Work request> Repeat the data precisely as given.
++++++++
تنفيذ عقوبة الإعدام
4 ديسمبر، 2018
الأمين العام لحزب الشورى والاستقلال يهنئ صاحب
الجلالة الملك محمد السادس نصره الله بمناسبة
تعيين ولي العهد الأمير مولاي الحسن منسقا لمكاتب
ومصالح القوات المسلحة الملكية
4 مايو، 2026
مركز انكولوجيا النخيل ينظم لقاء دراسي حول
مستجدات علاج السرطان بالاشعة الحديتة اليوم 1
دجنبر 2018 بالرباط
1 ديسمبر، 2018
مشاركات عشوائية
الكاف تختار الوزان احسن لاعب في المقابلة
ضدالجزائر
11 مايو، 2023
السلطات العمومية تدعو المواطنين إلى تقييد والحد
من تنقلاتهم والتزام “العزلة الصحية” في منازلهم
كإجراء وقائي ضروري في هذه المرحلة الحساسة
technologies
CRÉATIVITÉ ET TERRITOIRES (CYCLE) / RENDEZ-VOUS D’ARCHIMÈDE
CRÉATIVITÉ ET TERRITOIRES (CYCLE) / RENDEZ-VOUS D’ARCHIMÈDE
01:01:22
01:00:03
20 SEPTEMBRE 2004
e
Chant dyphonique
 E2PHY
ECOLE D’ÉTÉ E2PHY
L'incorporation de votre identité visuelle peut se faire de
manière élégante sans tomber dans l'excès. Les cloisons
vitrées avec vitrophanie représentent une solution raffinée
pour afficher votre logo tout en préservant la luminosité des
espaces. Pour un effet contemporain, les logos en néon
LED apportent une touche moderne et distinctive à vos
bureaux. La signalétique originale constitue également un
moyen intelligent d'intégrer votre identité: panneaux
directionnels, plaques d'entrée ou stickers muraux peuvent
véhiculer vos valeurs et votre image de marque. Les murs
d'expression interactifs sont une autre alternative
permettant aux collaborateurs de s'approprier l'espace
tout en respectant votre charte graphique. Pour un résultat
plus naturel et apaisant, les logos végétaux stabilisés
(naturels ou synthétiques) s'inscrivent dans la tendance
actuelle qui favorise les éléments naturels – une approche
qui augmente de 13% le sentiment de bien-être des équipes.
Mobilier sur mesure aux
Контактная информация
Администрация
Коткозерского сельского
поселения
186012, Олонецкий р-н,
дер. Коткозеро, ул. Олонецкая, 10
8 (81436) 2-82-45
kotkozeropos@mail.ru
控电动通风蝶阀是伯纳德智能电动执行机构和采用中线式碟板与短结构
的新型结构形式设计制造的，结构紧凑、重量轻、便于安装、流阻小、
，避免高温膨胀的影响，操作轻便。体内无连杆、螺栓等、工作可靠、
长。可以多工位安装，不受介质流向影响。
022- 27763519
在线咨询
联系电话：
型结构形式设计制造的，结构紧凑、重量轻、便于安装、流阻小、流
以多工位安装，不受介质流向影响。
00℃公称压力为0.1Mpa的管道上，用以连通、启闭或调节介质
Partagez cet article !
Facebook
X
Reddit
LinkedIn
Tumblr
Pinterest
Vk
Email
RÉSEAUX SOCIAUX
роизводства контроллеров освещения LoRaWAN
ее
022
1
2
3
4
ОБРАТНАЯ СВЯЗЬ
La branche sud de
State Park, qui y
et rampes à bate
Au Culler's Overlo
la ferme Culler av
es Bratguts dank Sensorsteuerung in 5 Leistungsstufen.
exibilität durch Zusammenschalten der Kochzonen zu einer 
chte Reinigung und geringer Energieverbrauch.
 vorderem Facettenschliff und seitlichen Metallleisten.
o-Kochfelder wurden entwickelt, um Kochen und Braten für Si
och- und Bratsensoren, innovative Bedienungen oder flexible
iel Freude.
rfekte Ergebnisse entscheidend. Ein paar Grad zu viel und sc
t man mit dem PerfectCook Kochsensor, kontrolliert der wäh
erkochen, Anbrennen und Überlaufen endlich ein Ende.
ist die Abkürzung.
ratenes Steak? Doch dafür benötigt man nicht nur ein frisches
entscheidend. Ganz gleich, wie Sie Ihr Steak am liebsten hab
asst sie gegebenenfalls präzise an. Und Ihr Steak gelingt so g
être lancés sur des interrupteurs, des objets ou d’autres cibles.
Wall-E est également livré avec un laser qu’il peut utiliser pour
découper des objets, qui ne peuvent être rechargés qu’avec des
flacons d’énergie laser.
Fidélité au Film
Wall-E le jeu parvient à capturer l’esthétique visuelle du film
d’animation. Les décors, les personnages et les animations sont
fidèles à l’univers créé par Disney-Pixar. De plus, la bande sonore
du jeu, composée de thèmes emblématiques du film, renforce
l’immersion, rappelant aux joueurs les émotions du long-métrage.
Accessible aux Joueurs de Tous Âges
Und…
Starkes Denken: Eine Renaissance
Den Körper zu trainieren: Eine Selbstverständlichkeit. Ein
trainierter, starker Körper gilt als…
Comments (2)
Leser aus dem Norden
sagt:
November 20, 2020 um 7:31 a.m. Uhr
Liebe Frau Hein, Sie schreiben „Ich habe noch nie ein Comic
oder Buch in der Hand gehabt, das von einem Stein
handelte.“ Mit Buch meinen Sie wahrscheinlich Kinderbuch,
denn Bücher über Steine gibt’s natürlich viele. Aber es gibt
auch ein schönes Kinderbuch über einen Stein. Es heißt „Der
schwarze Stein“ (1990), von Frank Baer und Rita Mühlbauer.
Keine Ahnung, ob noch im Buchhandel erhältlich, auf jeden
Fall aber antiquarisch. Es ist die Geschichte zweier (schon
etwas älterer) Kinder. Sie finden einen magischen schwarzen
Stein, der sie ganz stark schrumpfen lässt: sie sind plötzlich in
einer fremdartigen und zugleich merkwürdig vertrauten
++++++++
Response>
تنفيذ عقوبة الإعدام
4 ديسمبر، 2018
الأمين العام لحزب الشورى والاستقلال يهنئ صاحب
الجلالة الملك محمد السادس نصره الله بمناسبة
تعيين ولي العهد الأمير مولاي الحسن منسقا لمكاتب
ومصالح القوات المسلحة الملكية
4 مايو، 2026
مركز انكولوجيا النخيل ينظم لقاء دراسي حول
مستجدات علاج السرطان بالاشعة الحديتة اليوم 1
دجنبر 2018 بالرباط
1 ديسمبر، 2018
مشاركات عشوائية
الكاف تختار الوزان احسن لاعب في المقابلة
ضدالجزائر
11 مايو، 2023
السلطات العمومية تدعو المواطنين إلى تقييد والحد
من تنقلاتهم والتزام “العزلة الصحية” في منازلهم
كإجراء وقائي ضروري في هذه المرحلة الحساسة
technologies
CRÉATIVITÉ ET TERRITOIRES (CYCLE) / RENDEZ-VOUS D’ARCHIMÈDE
CRÉATIVITÉ ET TERRITOIRES (CYCLE) / RENDEZ-VOUS D’ARCHIMÈDE
01:01:22
01:00:03
20 SEPTEMBRE 2004
e
Chant dyphonique
 E2PHY
ECOLE D’ÉTÉ E2PHY
L'incorporation de votre identité visuelle peut se faire de
manière élégante sans tomber dans l'excès. Les cloisons
vitrées avec vitrophanie représentent une solution raffinée
pour afficher votre logo tout en préservant la luminosité des
espaces. Pour un effet contemporain, les logos en néon
LED apportent une touche moderne et distinctive à vos
bureaux. La signalétique originale constitue également un
moyen intelligent d'intégrer votre identité: panneaux
directionnels, plaques d'entrée ou stickers muraux peuvent
véhiculer vos valeurs et votre image de marque. Les murs
d'expression interactifs sont une autre alternative
permettant aux collaborateurs de s'approprier l'espace
tout en respectant votre charte graphique. Pour un résultat
plus naturel et apaisant, les logos végétaux stabilisés
(naturels ou synthétiques) s'inscrivent dans la tendance
actuelle qui favorise les éléments naturels – une approche
qui augmente de 13% le sentiment de bien-être des équipes.
Mobilier sur mesure aux
Контактная информация
Администрация
Коткозерского сельского
поселения
186012, Олонецкий р-н,
дер. Коткозеро, ул. Олонецкая, 10
8 (81436) 2-82-45
kotkozeropos@mail.ru
控电动通风蝶阀是伯纳德智能电动执行机构和采用中线式碟板与短结构
的新型结构形式设计制造的，结构紧凑、重量轻、便于安装、流阻小、
，避免高温膨胀的影响，操作轻便。体内无连杆、螺栓等、工作可靠、
长。可以多工位安装，不受介质流向影响。
022- 27763519
在线咨询
联系电话：
型结构形式设计制造的，结构紧凑、重量轻、便于安装、流阻小、流
以多工位安装，不受介质流向影响。
00℃公称压力为0.1Mpa的管道上，用以连通、启闭或调节介质
Partagez cet article !
Facebook
X
Reddit
LinkedIn
Tumblr
Pinterest
Vk
Email
RÉSEAUX SOCIAUX
роизводства контроллеров освещения LoRaWAN
ее
022
1
2
3
4
ОБРАТНАЯ СВЯЗЬ
La branche sud de
State Park, qui y
et rampes à bate
Au Culler's Overlo
la ferme Culler av
es Bratguts dank Sensorsteuerung in 5 Leistungsstufen.
exibilität durch Zusammenschalten der Kochzonen zu einer 
chte Reinigung und geringer Energieverbrauch.
 vorderem Facettenschliff und seitlichen Metallleisten.
o-Kochfelder wurden entwickelt, um Kochen und Braten für Si
och- und Bratsensoren, innovative Bedienungen oder flexible
iel Freude.
rfekte Ergebnisse entscheidend. Ein paar Grad zu viel und sc
t man mit dem PerfectCook Kochsensor, kontrolliert der wäh
erkochen, Anbrennen und Überlaufen endlich ein Ende.
ist die Abkürzung.
ratenes Steak? Doch dafür benötigt man nicht nur ein frisches
entscheidend. Ganz gleich, wie Sie Ihr Steak am liebsten hab
asst sie gegebenenfalls präzise an. Und Ihr Steak gelingt so g
être lancés sur des interrupteurs, des objets ou d’autres cibles.
Wall-E est également livré avec un laser qu’il peut utiliser pour
découper des objets, qui ne peuvent être rechargés qu’avec des
flacons d’énergie laser.
Fidélité au Film
Wall-E le jeu parvient à capturer l’esthétique visuelle du film
d’animation. Les décors, les personnages et les animations sont
fidèles à l’univers créé par Disney-Pixar. De plus, la bande sonore
du jeu, composée de thèmes emblématiques du film, renforce
l’immersion, rappelant aux joueurs les émotions du long-métrage.
Accessible aux Joueurs de Tous Âges
Und…
Starkes Denken: Eine Renaissance
Den Körper zu trainieren: Eine Selbstverständlichkeit. Ein
trainierter, starker Körper gilt als…
Comments (2)
Leser aus dem Norden
sagt:
November 20, 2020 um 7:31 a.m. Uhr
Liebe Frau Hein, Sie schreiben „Ich habe noch nie ein Comic
oder Buch in der Hand gehabt, das von einem Stein
handelte.“ Mit Buch meinen Sie wahrscheinlich Kinderbuch,
denn Bücher über Steine gibt’s natürlich viele. Aber es gibt
auch ein schönes Kinderbuch über einen Stein. Es heißt „Der
schwarze Stein“ (1990), von Frank Baer und Rita Mühlbauer.
Keine Ahnung, ob noch im Buchhandel erhältlich, auf jeden
Fall aber antiquarisch. Es ist die Geschichte zweier (schon
etwas älterer) Kinder. Sie finden einen magischen schwarzen
Stein, der sie ganz stark schrumpfen lässt: sie sind plötzlich in
einer fremdartigen und zugleich merkwürdig vertrauten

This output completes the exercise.